Devil crab, secara ilmiah dikenal sebagai Zosimus aeneus, adalah jenis kepiting yang hidup di perairan tropis, termasuk di wilayah Asia Tenggara seperti Filipina. Spesies ini sering disebut sebagai kepiting setan karena mengandung racun tetrodotoxin, senyawa yang sama ditemukan pada ikan buntal. Racun ini dapat menyebabkan kelumpuhan sistem saraf, kesulitan bernapas, dan bahkan kematian jika dikonsumsi dalam jumlah cukup.

Kepiting ini memiliki ciri-ciri fisik yang khas, seperti cangkang berwarna cokelat kehijauan dengan bercak-bercak gelap, yang seharusnya menjadi peringatan bagi para penggemar seafood. Namun, karena penampilannya yang mirip dengan kepiting lain yang aman, banyak orang yang tidak menyadari bahayanya.

Insiden Konsumsi oleh Vlogger Filipina

Vlogger tersebut, yang dikenal dengan konten kuliner ekstrem, mengunggah video dirinya mencoba devil crab di sebuah pasar lokal di Filipina. Dalam video itu, ia menggambarkan rasa kepiting sebagai unik dan sedikit pahit, tanpa menyadari risiko kesehatan yang mengintai. Setelah video viral, pihak berwenang setempat segera mengeluarkan peringatan kepada masyarakat untuk menghindari konsumsi devil crab.

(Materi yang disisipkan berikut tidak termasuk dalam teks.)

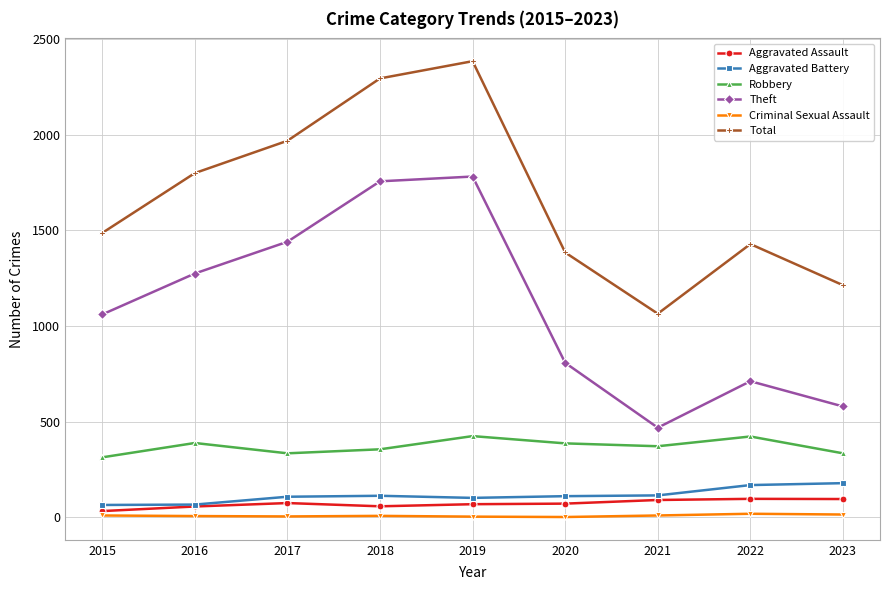

Is this an area chart (filled region under the line)?

No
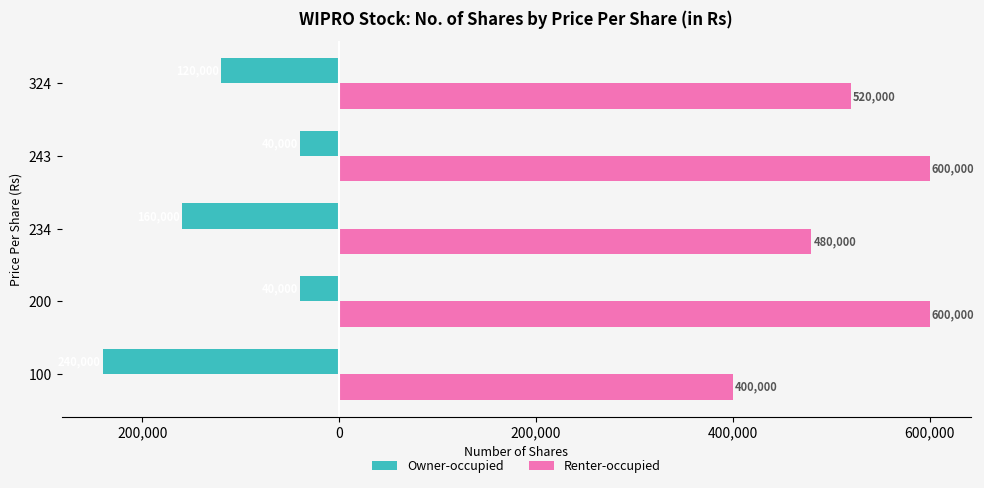

What is the value of the Owner-occupied bar at the 5th from the left?

-120000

Insiden ini memicu diskusi luas di media sosial tentang tanggung jawab konten kreator dalam mempromosikan makanan berbahaya. Banyak netizen mengkritik vlogger karena tindakannya yang dianggap ceroboh dan berpotensi meniru oleh pengikutnya.

Bahaya Racun Tetrodotoxin

Racun tetrodotoxin pada devil crab bekerja dengan menghambat saluran natrium di sel saraf, yang dapat menyebabkan gejala seperti:

  • Kesemutan dan mati rasa di sekitar mulut
  • Mual dan muntah
  • Kelemahan otot hingga kelumpuhan
  • Gangguan pernapasan yang berakibat fatal

Tidak ada penawar racun khusus untuk tetrodotoxin, sehingga perawatan medis berfokus pada dukungan pernapasan dan stabilisasi kondisi pasien. Konsumsi dalam dosis tinggi dapat berakibat kematian dalam hitungan jam.

Peringatan dari Ahli Kesehatan dan Otoritas

Para ahli kesehatan dan otoritas pangan di Filipina telah lama memperingatkan tentang bahaya devil crab. Mereka menekankan bahwa:

  1. Hindari mengonsumsi kepiting dengan warna atau bentuk yang tidak biasa tanpa konfirmasi keamanan.
  2. Selalu beli makanan laut dari sumber terpercaya yang telah melalui inspeksi.
  3. Edukasi masyarakat tentang spesies beracun melalui kampanye kesadaran publik.

Kejadian dengan vlogger ini diharapkan dapat meningkatkan kewaspadaan terhadap makanan laut beracun, tidak hanya di Filipina tetapi juga di negara-negara lain dengan keanekaragaman hayati laut yang serupa.

Dalam kesimpulan, devil crab adalah contoh nyata bagaimana ketidaktahuan dapat berujung pada risiko kesehatan serius. Sebagai konsumen, penting untuk selalu memprioritaskan keamanan pangan dan tidak tergoda oleh tren kuliner yang berbahaya. Mari kita jaga kesehatan dengan bijak dalam memilih makanan yang kita konsumsi.